The One Year Challenge (OYC) is continuing to grow in scope and impact around the world. The number of sites and participants increased once again in 2016 and we expect to see the same in the near future. 

We invite every ICOC church family currently without a site in the One Year Challenge program to nominate one. In this way, the program won’t just move people from sending church families to receiving church families, but will be mutually strengthening.

Currently, the One Year Challenge program channels volunteers to sites in 13 of the 32 ICOC church families. We would like to expand participation to at least 25 church families.

We especially welcome applications for participation from these kinds of sites:

  1. Churches in countries that are especially under-evangelized and could use extra help—places like the Middle East, for example.
  2. Smaller churches that have great training programs for staff and non-staff disciples, and capacity to care for OYC volunteers and help them be productive helpers.
  3. Churches that are primarily campus ministries in college towns like State College, PA and Norman, OK.

For more information, watch this video that answers most frequently asked questions about the OYC.

International Training Programs

There are now established training programs and Schools of Mission all over the world where campus students and ministers are being prepared for the work before them. Both Kiev and India have Schools of Missions that are bringing young people in for training while sending graduates out for missions work. We see that these programs are growing and spreading into other regions of the world as well. Even now, resources are being developed in print and online to share best practices, ideas and methodologies to train next generation leaders in the agreed-upon skill sets foundational to our fellowship. More of these stories are being featured in film and in live narrative during our ICMCs which only serve to inspire more students to make personal sacrifices to serve in the full-time ministry or as missionaries abroad.

Subcommittees

Our current list of sub-committees is as follows. Their data has been used to compile the whole of this report.

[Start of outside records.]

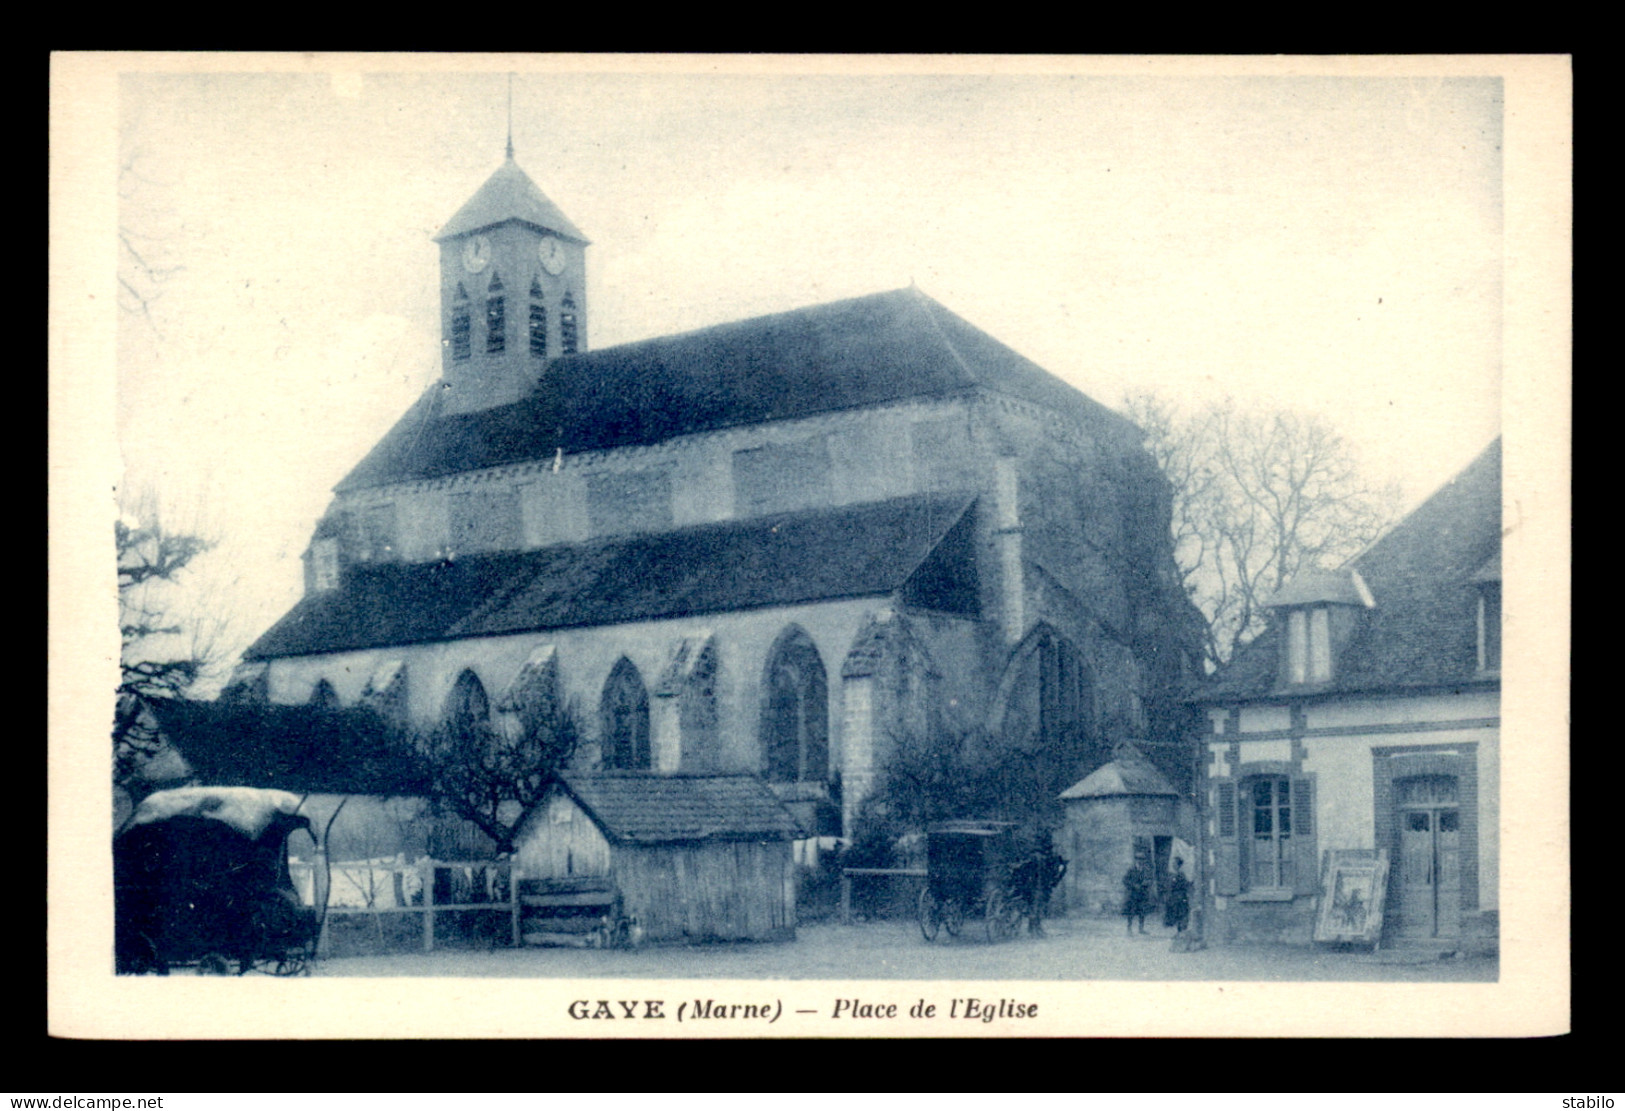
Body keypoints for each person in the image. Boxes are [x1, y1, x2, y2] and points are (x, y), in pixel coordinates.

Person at [1024, 836, 1068, 936]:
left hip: (1030, 884)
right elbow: (1052, 871)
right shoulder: (1048, 857)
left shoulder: (1032, 855)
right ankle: (1035, 928)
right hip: (1040, 884)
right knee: (1038, 906)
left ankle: (1033, 928)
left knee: (1035, 906)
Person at [1122, 855, 1153, 935]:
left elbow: (1150, 879)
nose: (1140, 861)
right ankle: (1129, 929)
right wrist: (1134, 885)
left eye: (1142, 859)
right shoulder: (1131, 870)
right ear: (1136, 860)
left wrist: (1147, 882)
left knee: (1142, 911)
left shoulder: (1145, 870)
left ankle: (1141, 929)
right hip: (1133, 894)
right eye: (1139, 859)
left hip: (1142, 894)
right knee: (1131, 911)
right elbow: (1125, 880)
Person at [1164, 857, 1191, 933]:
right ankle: (1178, 931)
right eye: (1173, 863)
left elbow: (1183, 885)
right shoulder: (1174, 874)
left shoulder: (1180, 874)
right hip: (1175, 896)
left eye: (1175, 863)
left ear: (1178, 865)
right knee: (1176, 913)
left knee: (1180, 913)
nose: (1173, 865)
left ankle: (1180, 931)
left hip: (1180, 897)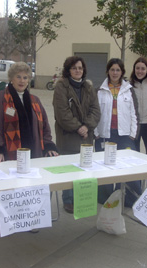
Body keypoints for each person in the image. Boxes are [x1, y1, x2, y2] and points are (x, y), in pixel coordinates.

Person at [0, 62, 58, 234]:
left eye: (25, 77)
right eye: (18, 76)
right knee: (9, 187)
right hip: (10, 152)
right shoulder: (0, 98)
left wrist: (49, 145)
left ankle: (32, 220)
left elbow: (45, 126)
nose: (21, 80)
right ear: (11, 78)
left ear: (29, 80)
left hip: (34, 151)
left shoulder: (35, 100)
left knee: (35, 186)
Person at [53, 56, 101, 214]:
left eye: (80, 68)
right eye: (74, 68)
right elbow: (62, 113)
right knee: (69, 170)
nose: (78, 71)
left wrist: (87, 126)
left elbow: (95, 110)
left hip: (86, 135)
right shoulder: (61, 87)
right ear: (68, 70)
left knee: (84, 169)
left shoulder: (88, 87)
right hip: (68, 136)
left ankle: (82, 198)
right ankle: (68, 200)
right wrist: (78, 127)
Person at [94, 58, 141, 207]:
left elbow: (134, 113)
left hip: (124, 135)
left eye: (118, 70)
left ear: (122, 72)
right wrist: (96, 132)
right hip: (104, 135)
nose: (115, 73)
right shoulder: (99, 90)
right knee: (104, 167)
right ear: (108, 71)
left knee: (129, 167)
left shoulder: (128, 90)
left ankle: (131, 198)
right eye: (112, 69)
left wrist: (132, 135)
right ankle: (105, 198)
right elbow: (94, 113)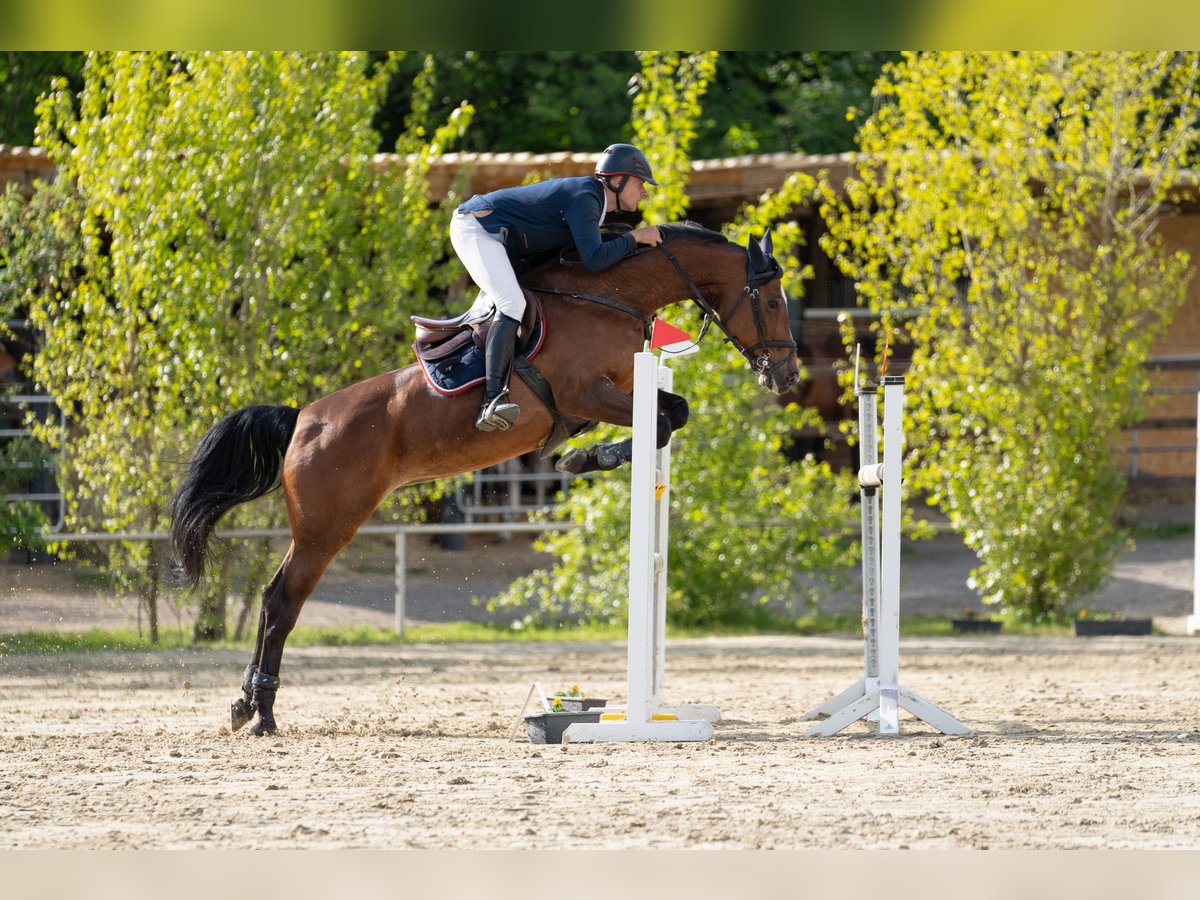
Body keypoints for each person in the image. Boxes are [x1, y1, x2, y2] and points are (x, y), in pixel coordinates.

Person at [449, 143, 663, 432]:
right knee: (512, 304)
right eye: (640, 183)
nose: (644, 191)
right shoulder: (586, 198)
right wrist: (634, 238)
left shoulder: (593, 204)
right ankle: (492, 400)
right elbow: (595, 259)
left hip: (503, 240)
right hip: (478, 229)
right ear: (617, 180)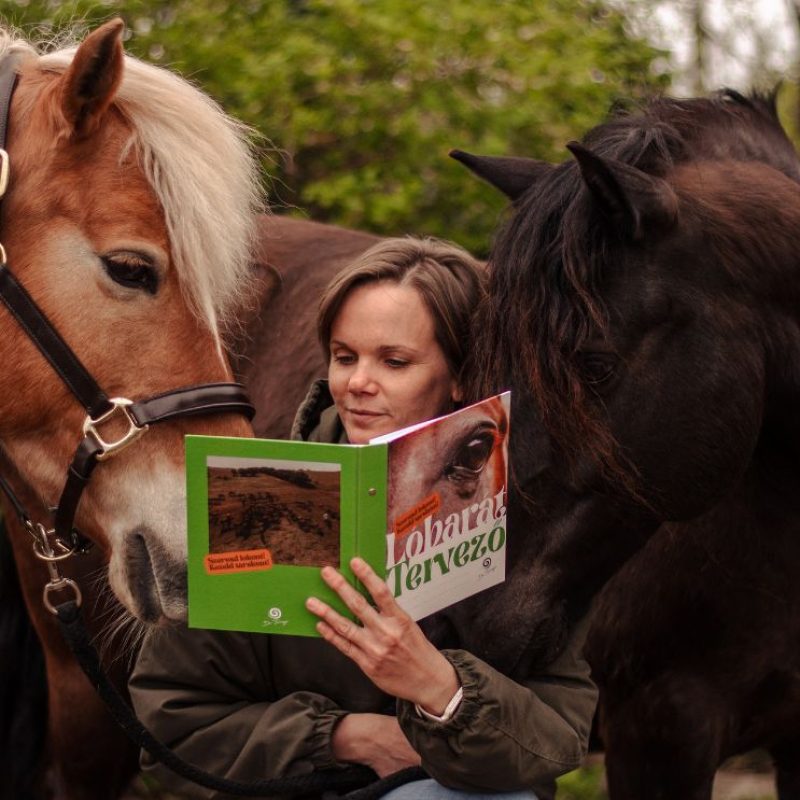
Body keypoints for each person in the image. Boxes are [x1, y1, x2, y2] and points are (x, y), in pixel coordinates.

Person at [129, 236, 597, 800]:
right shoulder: (257, 496)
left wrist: (441, 690)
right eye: (345, 356)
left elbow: (560, 735)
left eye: (394, 362)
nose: (356, 384)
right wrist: (348, 737)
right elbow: (173, 723)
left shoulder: (520, 517)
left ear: (462, 375)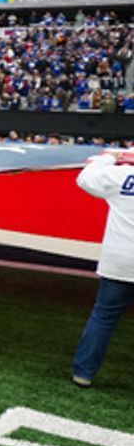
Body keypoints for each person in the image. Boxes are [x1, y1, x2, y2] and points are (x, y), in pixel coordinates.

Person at [70, 149, 134, 387]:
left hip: (120, 260)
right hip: (120, 260)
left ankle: (83, 373)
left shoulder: (121, 175)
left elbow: (84, 178)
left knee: (104, 317)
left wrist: (109, 157)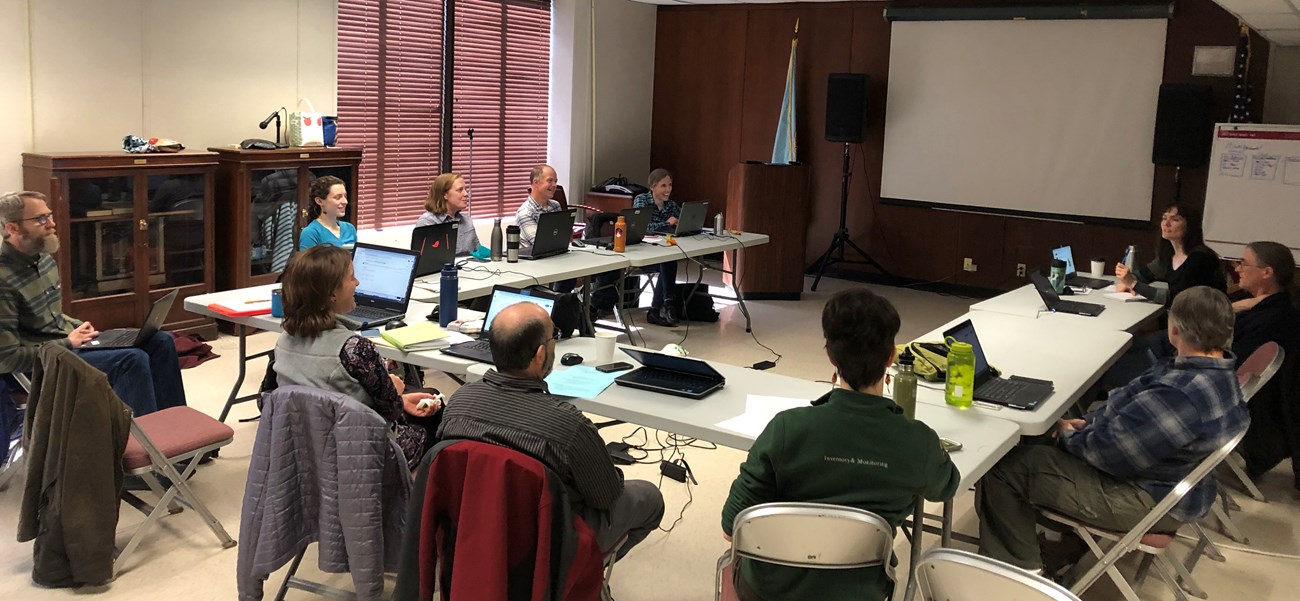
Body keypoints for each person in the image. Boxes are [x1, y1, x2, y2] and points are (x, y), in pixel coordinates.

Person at [975, 286, 1248, 575]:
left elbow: (1111, 454)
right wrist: (1090, 425)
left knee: (1004, 468)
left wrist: (1069, 436)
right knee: (1043, 438)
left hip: (1148, 498)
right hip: (1176, 486)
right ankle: (1066, 545)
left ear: (1175, 329)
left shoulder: (1178, 393)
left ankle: (1020, 573)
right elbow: (1131, 418)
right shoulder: (1219, 372)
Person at [721, 288, 960, 601]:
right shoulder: (919, 442)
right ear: (891, 357)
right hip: (860, 592)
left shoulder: (786, 428)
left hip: (770, 589)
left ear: (830, 356)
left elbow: (731, 527)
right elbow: (947, 487)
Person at [438, 302, 664, 559]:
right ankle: (579, 575)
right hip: (545, 541)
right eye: (553, 337)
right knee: (649, 497)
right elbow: (606, 497)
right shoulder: (569, 426)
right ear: (540, 355)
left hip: (473, 523)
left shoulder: (458, 403)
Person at [0, 191, 187, 416]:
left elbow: (50, 315)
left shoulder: (43, 260)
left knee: (161, 341)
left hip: (67, 345)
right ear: (12, 228)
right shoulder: (3, 280)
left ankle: (175, 425)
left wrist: (76, 325)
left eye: (49, 215)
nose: (51, 223)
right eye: (41, 219)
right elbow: (7, 359)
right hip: (42, 364)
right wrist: (68, 343)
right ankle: (141, 438)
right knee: (132, 361)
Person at [272, 245, 442, 470]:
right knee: (436, 416)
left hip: (306, 446)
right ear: (332, 294)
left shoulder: (283, 341)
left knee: (422, 396)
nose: (358, 283)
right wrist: (396, 390)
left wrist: (400, 399)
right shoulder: (355, 349)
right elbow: (391, 411)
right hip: (358, 452)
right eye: (352, 277)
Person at [1114, 203, 1227, 307]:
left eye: (1175, 219)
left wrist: (1133, 284)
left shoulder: (1200, 258)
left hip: (1202, 318)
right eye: (1164, 218)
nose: (1166, 224)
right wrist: (1127, 280)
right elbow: (1143, 275)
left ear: (1190, 226)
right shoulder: (1169, 255)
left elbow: (1177, 298)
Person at [1230, 241, 1300, 363]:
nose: (1237, 269)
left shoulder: (1276, 317)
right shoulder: (1240, 297)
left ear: (1266, 272)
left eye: (1244, 264)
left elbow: (1236, 360)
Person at [514, 164, 575, 293]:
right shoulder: (525, 212)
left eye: (556, 181)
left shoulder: (555, 205)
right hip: (533, 266)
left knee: (576, 273)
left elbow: (560, 237)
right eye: (550, 181)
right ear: (536, 183)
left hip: (556, 259)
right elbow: (540, 243)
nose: (554, 185)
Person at [633, 169, 682, 327]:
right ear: (652, 187)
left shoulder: (671, 205)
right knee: (667, 261)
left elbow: (682, 220)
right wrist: (667, 223)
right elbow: (644, 227)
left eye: (670, 185)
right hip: (642, 254)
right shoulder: (641, 201)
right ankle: (664, 306)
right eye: (663, 186)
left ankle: (662, 307)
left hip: (661, 252)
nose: (668, 190)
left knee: (668, 260)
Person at [416, 172, 481, 255]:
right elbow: (425, 258)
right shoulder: (427, 222)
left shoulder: (466, 220)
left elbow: (478, 253)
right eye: (460, 190)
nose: (466, 194)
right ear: (445, 195)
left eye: (465, 189)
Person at [298, 175, 357, 251]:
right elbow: (307, 259)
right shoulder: (311, 233)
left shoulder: (349, 228)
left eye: (345, 196)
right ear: (319, 201)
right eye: (337, 197)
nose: (345, 201)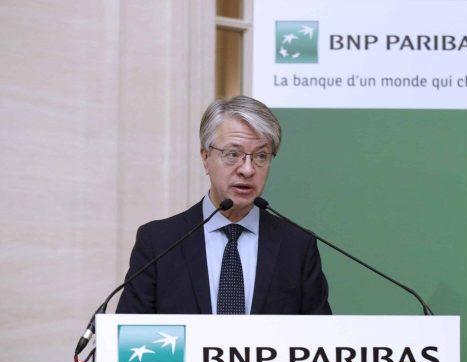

  • One Year Challenge: Jamison Malcolm and Brian Campbell
  • Media: Kyle Eastman
  • Statistics: Vince Hawkins
  • Young Ministers and Evangelists: Stuart Mains and Jesse Ghoman
  • Campus Locator: Perrie Keeves
  • Training Programs: Steve Lounsbury
  • Conference Event Planning: Marty Wilkinson and Alex Whitaker

Conclusion

Our service team began in February 2006 with an informal meeting in Virginia Beach. At that point we were just a compilation of campus ministers trying to pull things back together after the breakdown of so many ministries following the events of 2003. From that meeting only Tom Brown, Alex Whitaker and Chris Zillman still are members of the committee. Many from that original team are leading in significant capacities throughout our movement. Now this committee is being driven by those who were only students or were going to become students back in 2006. Our committee is, in many ways, a microcosm of the transformation of our entire movement as a whole. The leadership of our movement’s campus ministries is about to change hands and I don’t think we could have prepared a better exchange. The young men that are sitting in this seat of influence represent the best chemistry of passion, competence and an internal spiritual drive those in the old guard could have ever hoped for in their successors.